The anti-trust scrutiny from the EU has also risen substantially. There is ample tension between the different views on big tech dominance from the US and the EU regulators. The EU hopes to create domestic tech champions, a protectionism stance that many find to be unreasonable and ideology-driven.

Finally, for companies with revenue from China, the increased geopolitical tension also puts heightened risk of Chinese regulators blocking the deal, not on the grounds of anti-competitive concerns, but geopolitical considerations. For example, INTC's TSEM (Tower Semiconductor) acquisition was approved by major regulators across the world but received no approval from the Chinese regulator. This is very likely due to INTC's influence in cementing the Chips Act and its increased ties with EU and US regulators, who masterminded the blockade that prevented China from accessing semiconductor-related products.
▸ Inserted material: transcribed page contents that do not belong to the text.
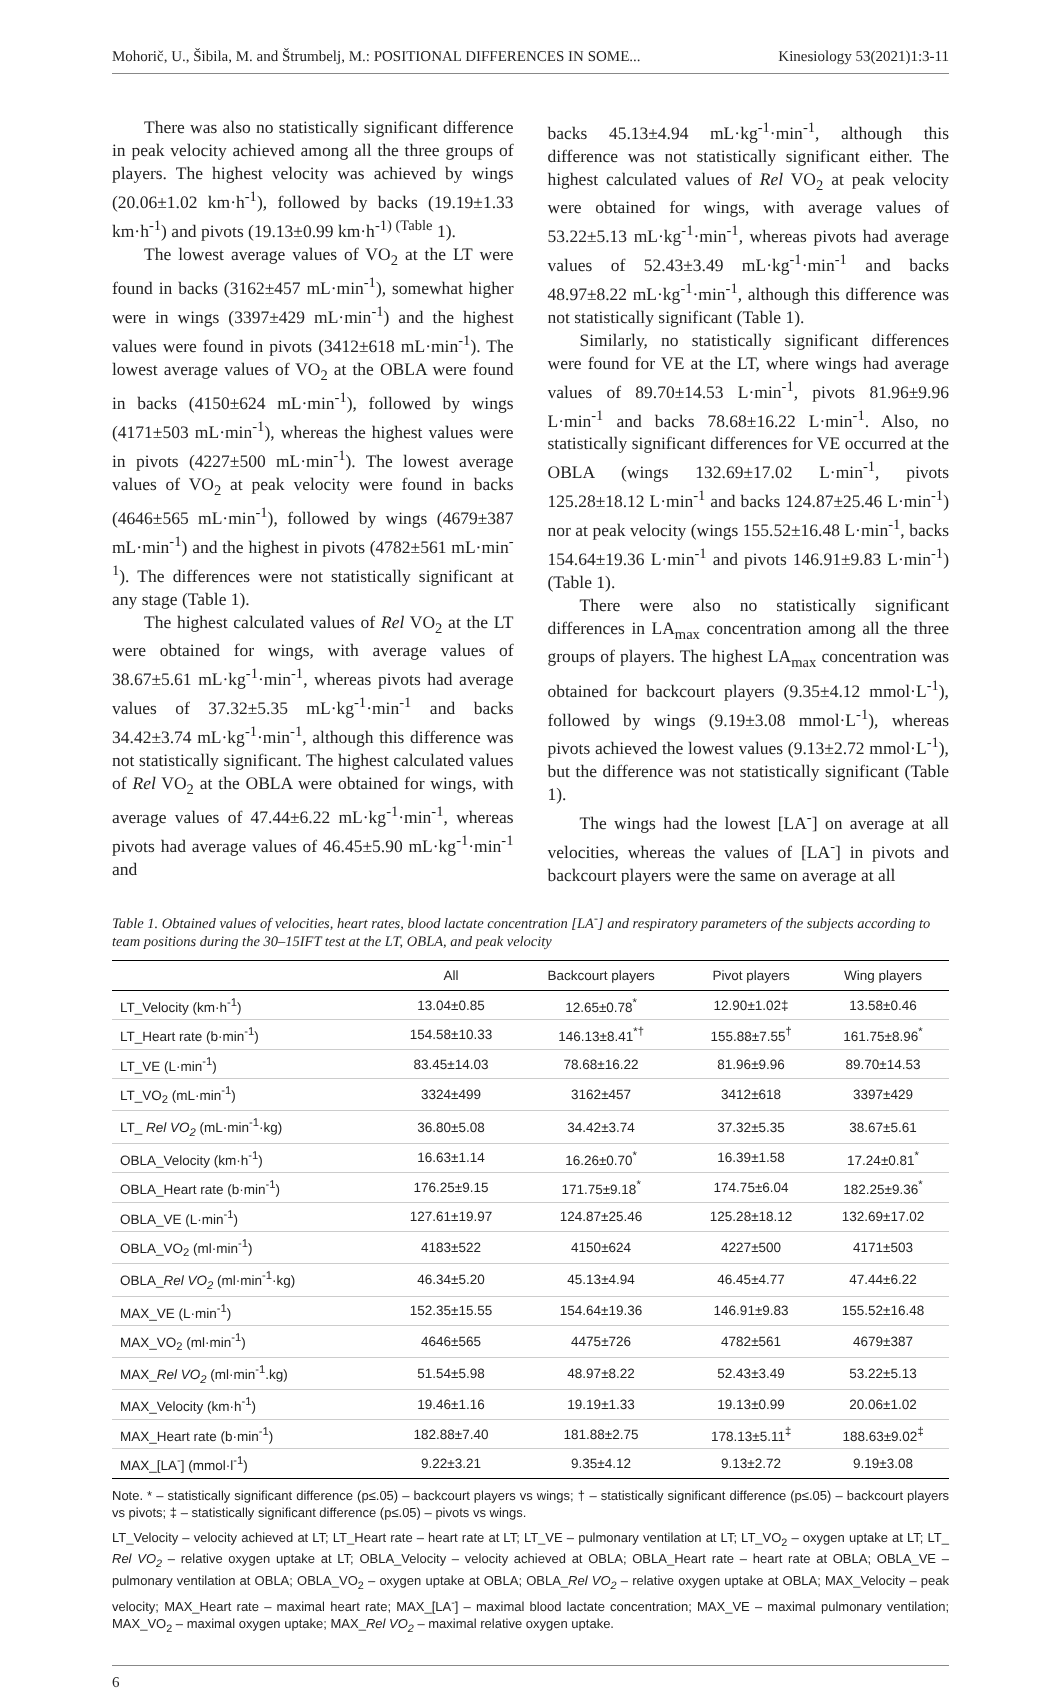Mohorič, U., Šibila, M. and Štrumbelj, M.: POSITIONAL DIFFERENCES IN SOME... Kinesiology 53(2021)1:3-11
There was also no statistically significant difference in peak velocity achieved among all the three groups of players. The highest velocity was achieved by wings (20.06±1.02 km·h<sup>-1</sup>), followed by backs (19.19±1.33 km·h<sup>-1</sup>) and pivots (19.13±0.99 km·h<sup>-1) (Table</sup> 1).
The lowest average values of VO<sub>2</sub> at the LT were found in backs (3162±457 mL·min<sup>-1</sup>), somewhat higher were in wings (3397±429 mL·min<sup>-1</sup>) and the highest values were found in pivots (3412±618 mL·min<sup>-1</sup>). The lowest average values of VO<sub>2</sub> at the OBLA were found in backs (4150±624 mL·min<sup>-1</sup>), followed by wings (4171±503 mL·min<sup>-1</sup>), whereas the highest values were in pivots (4227±500 mL·min<sup>-1</sup>). The lowest average values of VO<sub>2</sub> at peak velocity were found in backs (4646±565 mL·min<sup>-1</sup>), followed by wings (4679±387 mL·min<sup>-1</sup>) and the highest in pivots (4782±561 mL·min<sup>-1</sup>). The differences were not statistically significant at any stage (Table 1).
The highest calculated values of Rel VO<sub>2</sub> at the LT were obtained for wings, with average values of 38.67±5.61 mL·kg<sup>-1</sup>·min<sup>-1</sup>, whereas pivots had average values of 37.32±5.35 mL·kg<sup>-1</sup>·min<sup>-1</sup> and backs 34.42±3.74 mL·kg<sup>-1</sup>·min<sup>-1</sup>, although this difference was not statistically significant. The highest calculated values of Rel VO<sub>2</sub> at the OBLA were obtained for wings, with average values of 47.44±6.22 mL·kg<sup>-1</sup>·min<sup>-1</sup>, whereas pivots had average values of 46.45±5.90 mL·kg<sup>-1</sup>·min<sup>-1</sup> and
backs 45.13±4.94 mL·kg<sup>-1</sup>·min<sup>-1</sup>, although this difference was not statistically significant either. The highest calculated values of Rel VO<sub>2</sub> at peak velocity were obtained for wings, with average values of 53.22±5.13 mL·kg<sup>-1</sup>·min<sup>-1</sup>, whereas pivots had average values of 52.43±3.49 mL·kg<sup>-1</sup>·min<sup>-1</sup> and backs 48.97±8.22 mL·kg<sup>-1</sup>·min<sup>-1</sup>, although this difference was not statistically significant (Table 1).
Similarly, no statistically significant differences were found for VE at the LT, where wings had average values of 89.70±14.53 L·min<sup>-1</sup>, pivots 81.96±9.96 L·min<sup>-1</sup> and backs 78.68±16.22 L·min<sup>-1</sup>. Also, no statistically significant differences for VE occurred at the OBLA (wings 132.69±17.02 L·min<sup>-1</sup>, pivots 125.28±18.12 L·min<sup>-1</sup> and backs 124.87±25.46 L·min<sup>-1</sup>) nor at peak velocity (wings 155.52±16.48 L·min<sup>-1</sup>, backs 154.64±19.36 L·min<sup>-1</sup> and pivots 146.91±9.83 L·min<sup>-1</sup>) (Table 1).
There were also no statistically significant differences in LA<sub>max</sub> concentration among all the three groups of players. The highest LA<sub>max</sub> concentration was obtained for backcourt players (9.35±4.12 mmol·L<sup>-1</sup>), followed by wings (9.19±3.08 mmol·L<sup>-1</sup>), whereas pivots achieved the lowest values (9.13±2.72 mmol·L<sup>-1</sup>), but the difference was not statistically significant (Table 1).
The wings had the lowest [LA<sup>-</sup>] on average at all velocities, whereas the values of [LA<sup>-</sup>] in pivots and backcourt players were the same on average at all
Table 1. Obtained values of velocities, heart rates, blood lactate concentration [LA<sup>-</sup>] and respiratory parameters of the subjects according to team positions during the 30–15IFT test at the LT, OBLA, and peak velocity
| | All | Backcourt players | Pivot players | Wing players |
| --- | --- | --- | --- | --- |
| LT_Velocity (km·h<sup>-1</sup>) | 13.04±0.85 | 12.65±0.78<sup>*</sup> | 12.90±1.02‡ | 13.58±0.46 |
| LT_Heart rate (b·min<sup>-1</sup>) | 154.58±10.33 | 146.13±8.41<sup>*†</sup> | 155.88±7.55<sup>†</sup> | 161.75±8.96<sup>*</sup> |
| LT_VE (L·min<sup>-1</sup>) | 83.45±14.03 | 78.68±16.22 | 81.96±9.96 | 89.70±14.53 |
| LT_VO<sub>2</sub> (mL·min<sup>-1</sup>) | 3324±499 | 3162±457 | 3412±618 | 3397±429 |
| LT_ Rel VO<sub>2</sub> (mL·min<sup>-1</sup>·kg) | 36.80±5.08 | 34.42±3.74 | 37.32±5.35 | 38.67±5.61 |
| OBLA_Velocity (km·h<sup>-1</sup>) | 16.63±1.14 | 16.26±0.70<sup>*</sup> | 16.39±1.58 | 17.24±0.81<sup>*</sup> |
| OBLA_Heart rate (b·min<sup>-1</sup>) | 176.25±9.15 | 171.75±9.18<sup>*</sup> | 174.75±6.04 | 182.25±9.36<sup>*</sup> |
| OBLA_VE (L·min<sup>-1</sup>) | 127.61±19.97 | 124.87±25.46 | 125.28±18.12 | 132.69±17.02 |
| OBLA_VO<sub>2</sub> (ml·min<sup>-1</sup>) | 4183±522 | 4150±624 | 4227±500 | 4171±503 |
| OBLA_ Rel VO<sub>2</sub> (ml·min<sup>-1</sup>·kg) | 46.34±5.20 | 45.13±4.94 | 46.45±4.77 | 47.44±6.22 |
| MAX_VE (L·min<sup>-1</sup>) | 152.35±15.55 | 154.64±19.36 | 146.91±9.83 | 155.52±16.48 |
| MAX_VO<sub>2</sub> (ml·min<sup>-1</sup>) | 4646±565 | 4475±726 | 4782±561 | 4679±387 |
| MAX_ Rel VO<sub>2</sub> (ml·min<sup>-1</sup>.kg) | 51.54±5.98 | 48.97±8.22 | 52.43±3.49 | 53.22±5.13 |
| MAX_Velocity (km·h<sup>-1</sup>) | 19.46±1.16 | 19.19±1.33 | 19.13±0.99 | 20.06±1.02 |
| MAX_Heart rate (b·min<sup>-1</sup>) | 182.88±7.40 | 181.88±2.75 | 178.13±5.11<sup>‡</sup> | 188.63±9.02<sup>‡</sup> |
| MAX_[LA<sup>-</sup>] (mmol·l<sup>-1</sup>) | 9.22±3.21 | 9.35±4.12 | 9.13±2.72 | 9.19±3.08 |
Note. * – statistically significant difference (p≤.05) – backcourt players vs wings; † – statistically significant difference (p≤.05) – backcourt players vs pivots; ‡ – statistically significant difference (p≤.05) – pivots vs wings.
LT_Velocity – velocity achieved at LT; LT_Heart rate – heart rate at LT; LT_VE – pulmonary ventilation at LT; LT_VO<sub>2</sub> – oxygen uptake at LT; LT_ Rel VO<sub>2</sub> – relative oxygen uptake at LT; OBLA_Velocity – velocity achieved at OBLA; OBLA_Heart rate – heart rate at OBLA; OBLA_VE – pulmonary ventilation at OBLA; OBLA_VO<sub>2</sub> – oxygen uptake at OBLA; OBLA_Rel VO<sub>2</sub> – relative oxygen uptake at OBLA; MAX_Velocity – peak velocity; MAX_Heart rate – maximal heart rate; MAX_[LA<sup>-</sup>] – maximal blood lactate concentration; MAX_VE – maximal pulmonary ventilation; MAX_VO<sub>2</sub> – maximal oxygen uptake; MAX_Rel VO<sub>2</sub> – maximal relative oxygen uptake.
6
The SPLK acquisition is one of the biggest acquisitions in tech this year, apart from the $59bn MSFT-Activision deal and $61bn AVGO-VMW acquisition. Unlike MSFT expanding in the video game market, and AVGO entering the software business, both of which are not core to their business, CSCO has more overlap with SPLK, especially with its expansive security portfolio and broad presence across enterprise tech. This could potentially attract more regulatory scrutiny and potentially block the deal. At the same time, CSCO can argue that there are many next-gen SIEM players on the rise, and this acquisition won't hurt the competitive dynamics of the industry.

Regulators, particularly from the US, seem more focused on the broad goal of preventing big tech's expansion than on fostering genuine market competition. For instance, the FTC halted Meta's acquisition of a niche VR gaming startup and blocked AMZN's purchase of a home robotics company. Yet, they seemed less concerned about MSFT's bundling strategies, which nearly almost killed Slack and ZM, clearly leveraging their dominant market position in a harmful way. Additionally, actions such as GOOG's alleged content appropriation from Yelp on Google Maps and AAPL's 30% commission on all app store transactions have largely escaped FTC's scrutiny. Such less-publicized anti-trust behaviors appear to be overshadowed by broader political objectives.

Therefore, while CSCO's incoming SPLK value creation thesis, centered around pushing the product to its customer base via aggressive bundling and price reductions, seems anti-competitive and an exploitation of its market leading status to us, the FTC and other regulators may overlook these micro dynamics as they are pursuing a grand macro agenda more concerned with big tech names.

In addition, as an infrastructure company that has less publicity, the EU regulator will very likely give it a pass too. For the Chinese regulator, it is tricky. Although CSCO has indicated that it doesn't require the regulatory approval from China, due to CSCO's footprint within China, there is still a small risk. For the upside, CSCO has always been a smart player in political play and it has been dealing with local government customers and state-owned enterprises for a very long time. It was the original supplier of hardware and related technology for China's Great Firewall, that censored domestic Internet traffic at great scale. So they should be able to handle the politicized anti-trust regulatory screening better than INTC did.

To sum up, this deal has a relatively higher likelihood of going through anti-trust screening, despite the scrutiny on big tech M&A has risen substantially over the years. Due to CSCO's shady anti-trust modus operandi, and SPLK's high-but-weakening market share, most regulators may not view it as a big anti-trust threat. The risk persists as the regulatory landscape has shifted to an uncertain and less rational one. Should the deal fail to go through regulatory approval, SPLK's share price may experience a big dip as the company is still in trouble.